Record the Q2 increase. Credit card debt increased by nearly $67.1 billion during the second quarter of 2022, an all-time high for the second quarter of the year.

Accumulation greater than normal. The increase in consumer credit card debt in the second quarter of 2022 was 3.5 times greater than the post-Great Recession average for a second quarter.

Record annual projection. WalletHub predicts consumers will end the year with about $110 billion more in credit card debt than they started, which would be near a yearly high.

Key Findings from the Fed Rate Hike Survey

More expensive debt. A Federal Reserve interest rate hike on Sept. 21 would cost people with credit card debt an additional $5.3 billion in the next year alone. This is on top of the $15.3 billion increase already caused by previous Fed rate hikes this year.

Inflation Concerns: 85% of Americans are currently concerned about inflation.

Fed increases affecting portfolios: 63% of respondents say their portfolio has been affected by Fed rate hikes this year.

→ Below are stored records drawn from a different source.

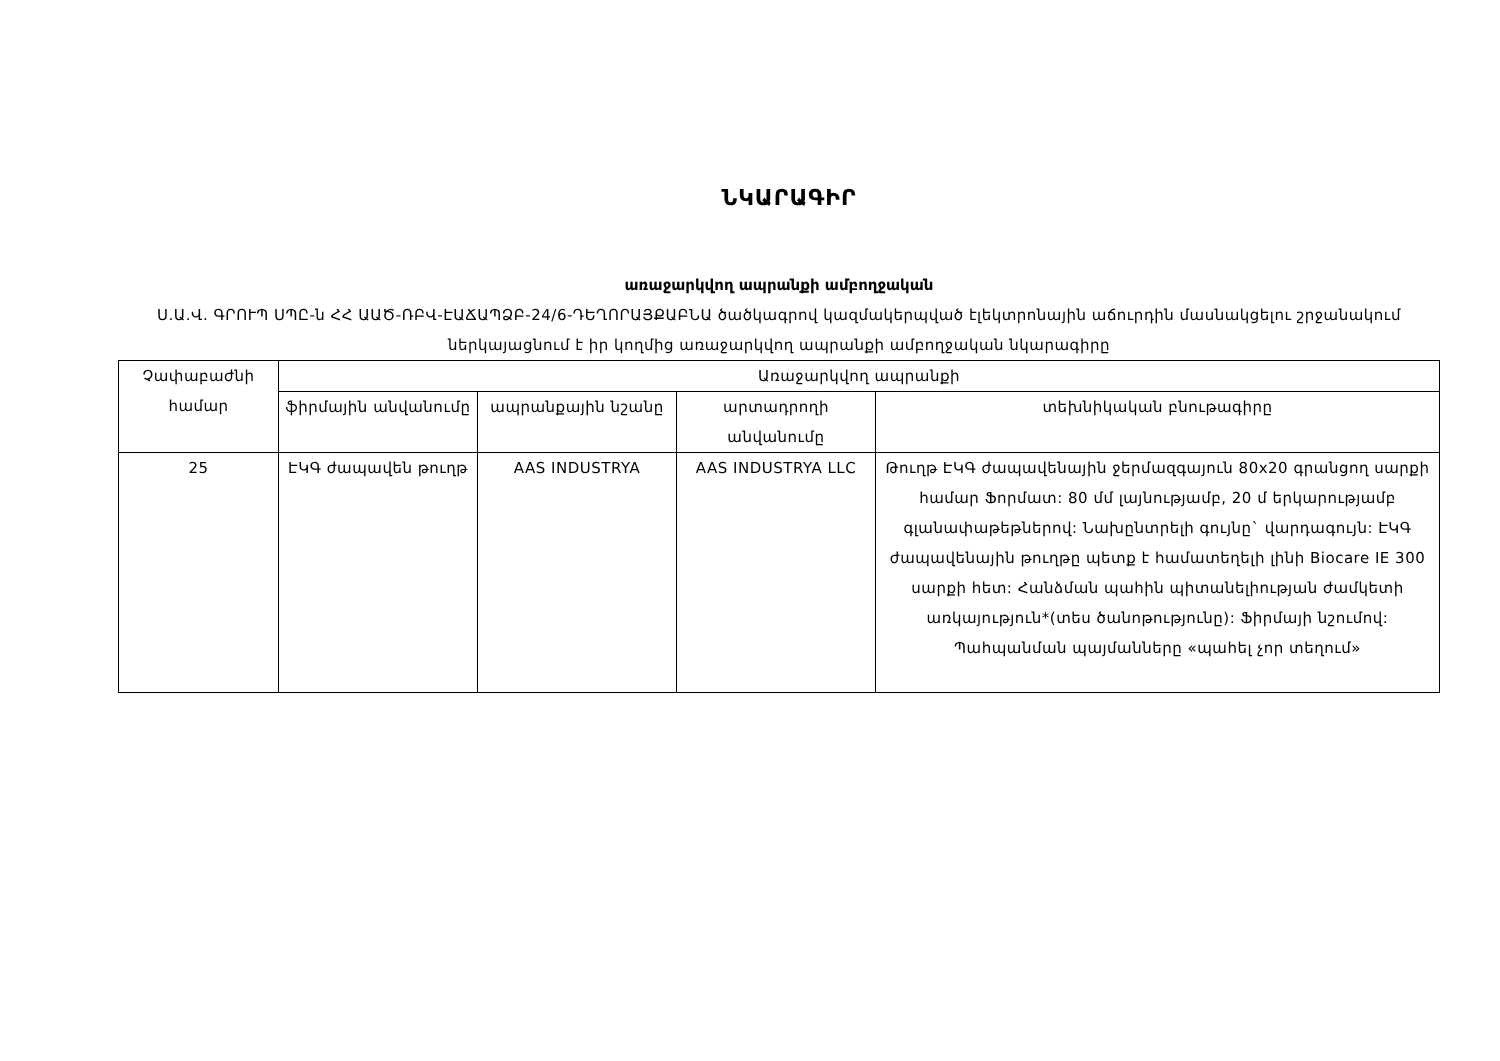ՆԿԱՐԱԳԻՐ
առաջարկվող ապրանքի ամբողջական
Ս.Ա.Վ. ԳՐՈՒՊ ՍՊԸ-ն ՀՀ ԱԱԾ-ՌԲՎ-ԷԱՃԱՊՁԲ-24/6-ԴԵՂՈՐԱՅՔԱԲՆԱ ծածկագրով կազմակերպված էլեկտրոնային աճուրդին մասնակցելու շրջանակում ներկայացնում է իր կողմից առաջարկվող ապրանքի ամբողջական նկարագիրը
| Չափաբաժնի համար | Առաջարկվող ապրանքի | | | |
| --- | --- | --- | --- | --- |
| | ֆիրմային անվանումը | ապրանքային նշանը | արտադրողի անվանումը | տեխնիկական բնութագիրը |
| 25 | ԷԿԳ ժապավեն թուղթ | AAS INDUSTRYA | AAS INDUSTRYA LLC | Թուղթ ԷԿԳ ժապավենային ջերմազգայուն 80x20 գրանցող սարքի համար Ֆորմատ: 80 մմ լայնությամբ, 20 մ երկարությամբ գլանափաթեթներով: Նախընտրելի գույնը` վարդագույն: ԷԿԳ ժապավենային թուղթը պետք է համատեղելի լինի Biocare IE 300 սարքի հետ: Հանձման պահին պիտանելիության ժամկետի առկայություն*(տես ծանոթությունը): Ֆիրմայի նշումով: Պահպանման պայմանները «պահել չոր տեղում» |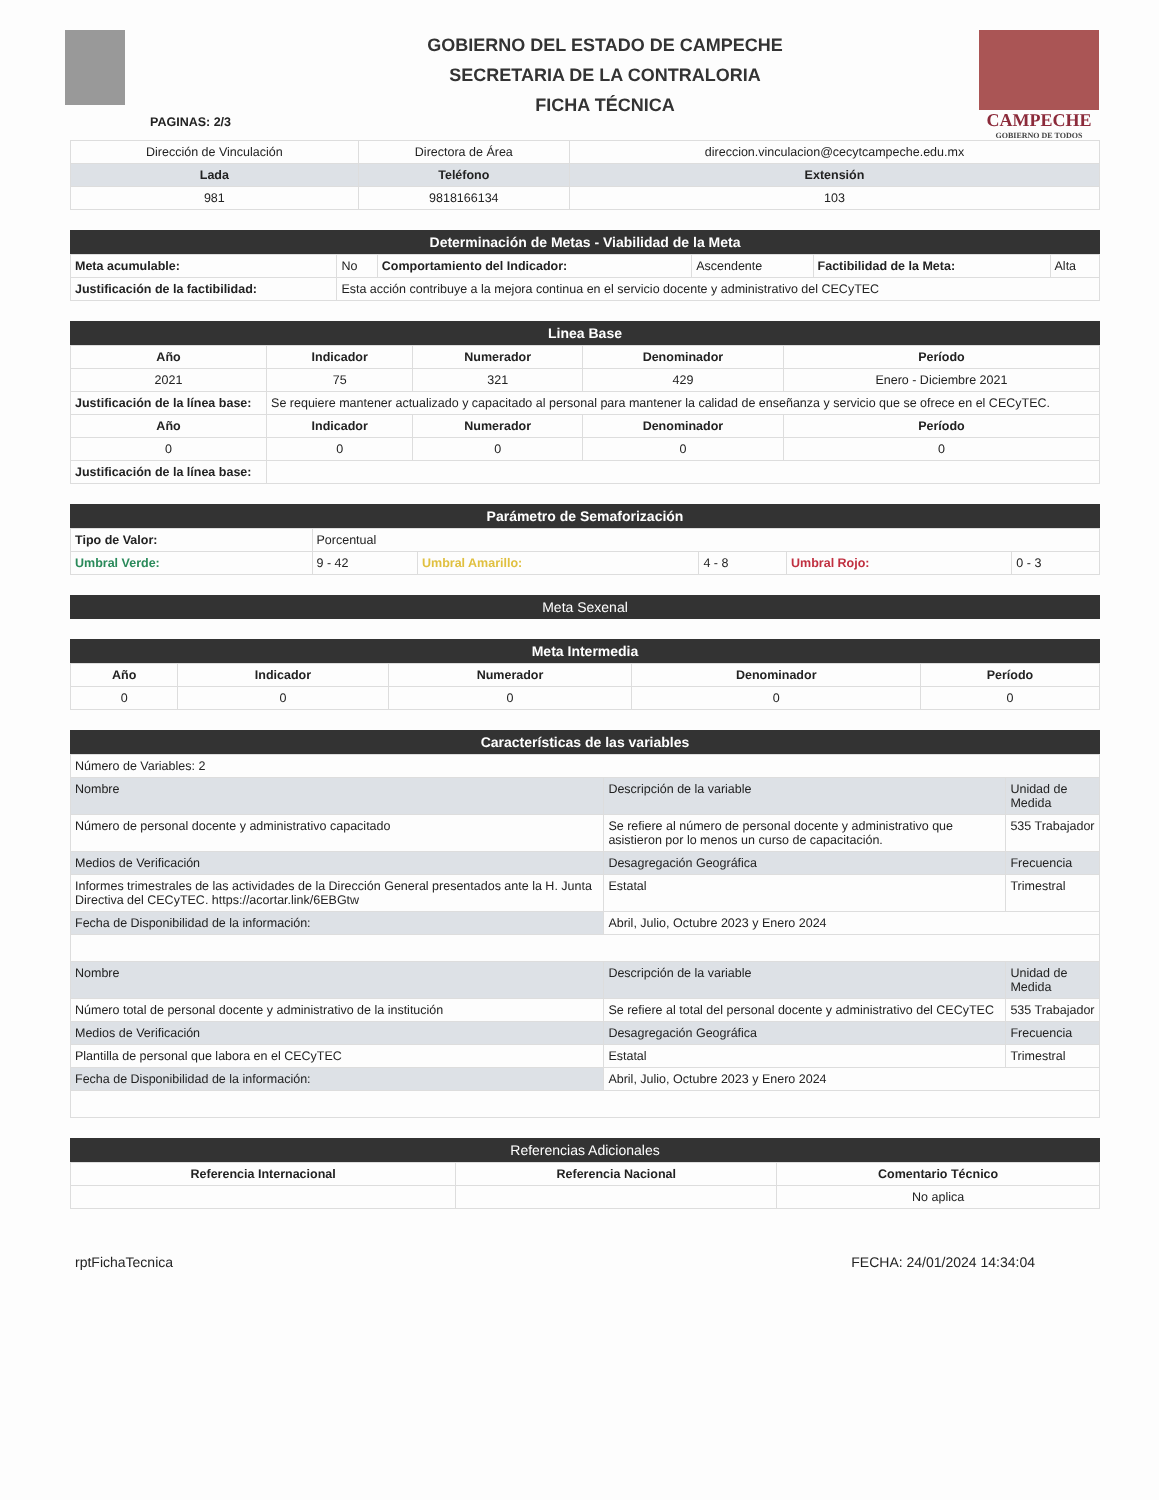PAGINAS: 2/3
GOBIERNO DEL ESTADO DE CAMPECHE
SECRETARIA DE LA CONTRALORIA
FICHA TÉCNICA
CAMPECHE
GOBIERNO DE TODOS
| Dirección de Vinculación | Directora de Área | direccion.vinculacion@cecytcampeche.edu.mx |
| Lada | Teléfono | Extensión |
| 981 | 9818166134 | 103 |
Determinación de Metas - Viabilidad de la Meta
| Meta acumulable: | No | Comportamiento del Indicador: | Ascendente | Factibilidad de la Meta: | Alta |
| Justificación de la factibilidad: | Esta acción contribuye a la mejora continua en el servicio docente y administrativo del CECyTEC | | | | |
Linea Base
| Año | Indicador | Numerador | Denominador | Período |
| --- | --- | --- | --- | --- |
| 2021 | 75 | 321 | 429 | Enero - Diciembre 2021 |
| Justificación de la línea base: | Se requiere mantener actualizado y capacitado al personal para mantener la calidad de enseñanza y servicio que se ofrece en el CECyTEC. | | | |
| Año | Indicador | Numerador | Denominador | Período |
| 0 | 0 | 0 | 0 | 0 |
| Justificación de la línea base: | | | | |
Parámetro de Semaforización
| Tipo de Valor: | Porcentual | | | | |
| Umbral Verde: | 9 - 42 | Umbral Amarillo: | 4 - 8 | Umbral Rojo: | 0 - 3 |
Meta Sexenal
Meta Intermedia
| Año | Indicador | Numerador | Denominador | Período |
| --- | --- | --- | --- | --- |
| 0 | 0 | 0 | 0 | 0 |
Características de las variables
| Número de Variables: 2 | | |
| Nombre | Descripción de la variable | Unidad de Medida |
| Número de personal docente y administrativo capacitado | Se refiere al número de personal docente y administrativo que asistieron por lo menos un curso de capacitación. | 535 Trabajador |
| Medios de Verificación | Desagregación Geográfica | Frecuencia |
| Informes trimestrales de las actividades de la Dirección General presentados ante la H. Junta Directiva del CECyTEC. https://acortar.link/6EBGtw | Estatal | Trimestral |
| Fecha de Disponibilidad de la información: | Abril, Julio, Octubre 2023 y Enero 2024 | |
| Nombre | Descripción de la variable | Unidad de Medida |
| Número total de personal docente y administrativo de la institución | Se refiere al total del personal docente y administrativo del CECyTEC | 535 Trabajador |
| Medios de Verificación | Desagregación Geográfica | Frecuencia |
| Plantilla de personal que labora en el CECyTEC | Estatal | Trimestral |
| Fecha de Disponibilidad de la información: | Abril, Julio, Octubre 2023 y Enero 2024 | |
Referencias Adicionales
| Referencia Internacional | Referencia Nacional | Comentario Técnico |
| --- | --- | --- |
| | | No aplica |
rptFichaTecnica FECHA: 24/01/2024 14:34:04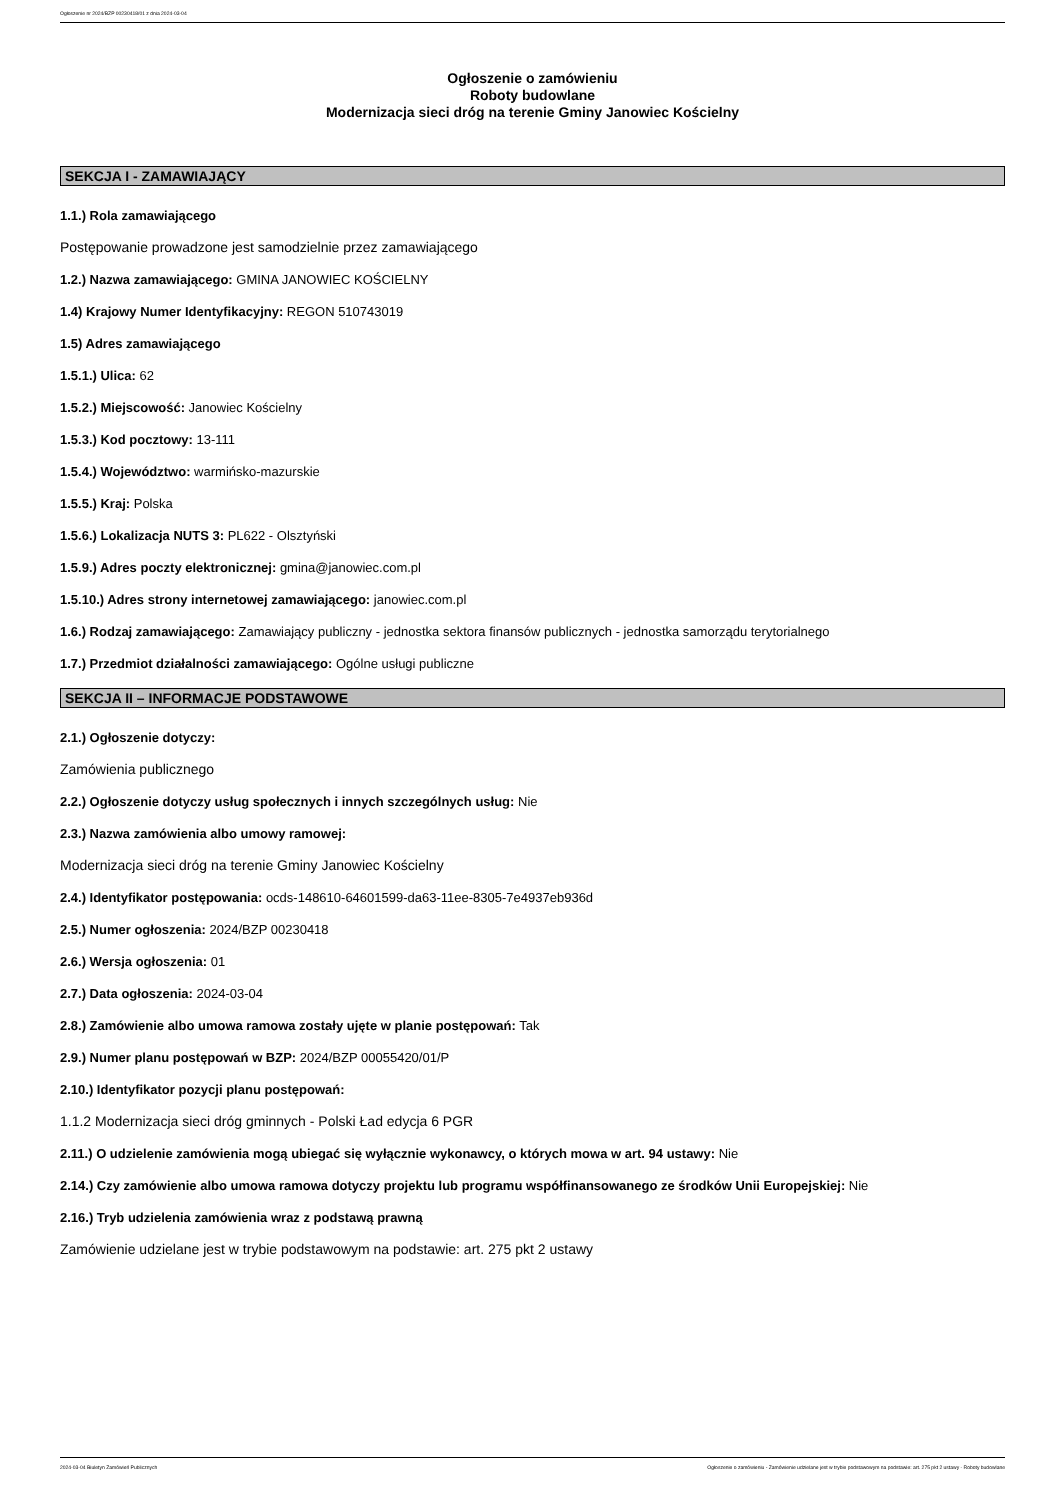Ogłoszenie nr 2024/BZP 00230418/01 z dnia 2024-03-04
Ogłoszenie o zamówieniu
Roboty budowlane
Modernizacja sieci dróg na terenie Gminy Janowiec Kościelny
SEKCJA I - ZAMAWIAJĄCY
1.1.) Rola zamawiającego
Postępowanie prowadzone jest samodzielnie przez zamawiającego
1.2.) Nazwa zamawiającego: GMINA JANOWIEC KOŚCIELNY
1.4) Krajowy Numer Identyfikacyjny: REGON 510743019
1.5) Adres zamawiającego
1.5.1.) Ulica: 62
1.5.2.) Miejscowość: Janowiec Kościelny
1.5.3.) Kod pocztowy: 13-111
1.5.4.) Województwo: warmińsko-mazurskie
1.5.5.) Kraj: Polska
1.5.6.) Lokalizacja NUTS 3: PL622 - Olsztyński
1.5.9.) Adres poczty elektronicznej: gmina@janowiec.com.pl
1.5.10.) Adres strony internetowej zamawiającego: janowiec.com.pl
1.6.) Rodzaj zamawiającego: Zamawiający publiczny - jednostka sektora finansów publicznych - jednostka samorządu terytorialnego
1.7.) Przedmiot działalności zamawiającego: Ogólne usługi publiczne
SEKCJA II – INFORMACJE PODSTAWOWE
2.1.) Ogłoszenie dotyczy:
Zamówienia publicznego
2.2.) Ogłoszenie dotyczy usług społecznych i innych szczególnych usług: Nie
2.3.) Nazwa zamówienia albo umowy ramowej:
Modernizacja sieci dróg na terenie Gminy Janowiec Kościelny
2.4.) Identyfikator postępowania: ocds-148610-64601599-da63-11ee-8305-7e4937eb936d
2.5.) Numer ogłoszenia: 2024/BZP 00230418
2.6.) Wersja ogłoszenia: 01
2.7.) Data ogłoszenia: 2024-03-04
2.8.) Zamówienie albo umowa ramowa zostały ujęte w planie postępowań: Tak
2.9.) Numer planu postępowań w BZP: 2024/BZP 00055420/01/P
2.10.) Identyfikator pozycji planu postępowań:
1.1.2 Modernizacja sieci dróg gminnych - Polski Ład edycja 6 PGR
2.11.) O udzielenie zamówienia mogą ubiegać się wyłącznie wykonawcy, o których mowa w art. 94 ustawy: Nie
2.14.) Czy zamówienie albo umowa ramowa dotyczy projektu lub programu współfinansowanego ze środków Unii Europejskiej: Nie
2.16.) Tryb udzielenia zamówienia wraz z podstawą prawną
Zamówienie udzielane jest w trybie podstawowym na podstawie: art. 275 pkt 2 ustawy
2024-03-04 Biuletyn Zamówień Publicznych Ogłoszenie o zamówieniu - Zamówienie udzielane jest w trybie podstawowym na podstawie: art. 275 pkt 2 ustawy - Roboty budowlane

Monthly spending affected: 62% of respondents say inflation has affected their monthly grocery spending the most, followed by gas (32%) and housing (6%).

Government intervention at the pump: 71% of people think the government should cap gas prices.

Not ready for recession: 44% of respondents do not think they are financially ready for a recession.

High inflation is better than high unemployment: 56% of Americans say they would prefer high inflation to high unemployment.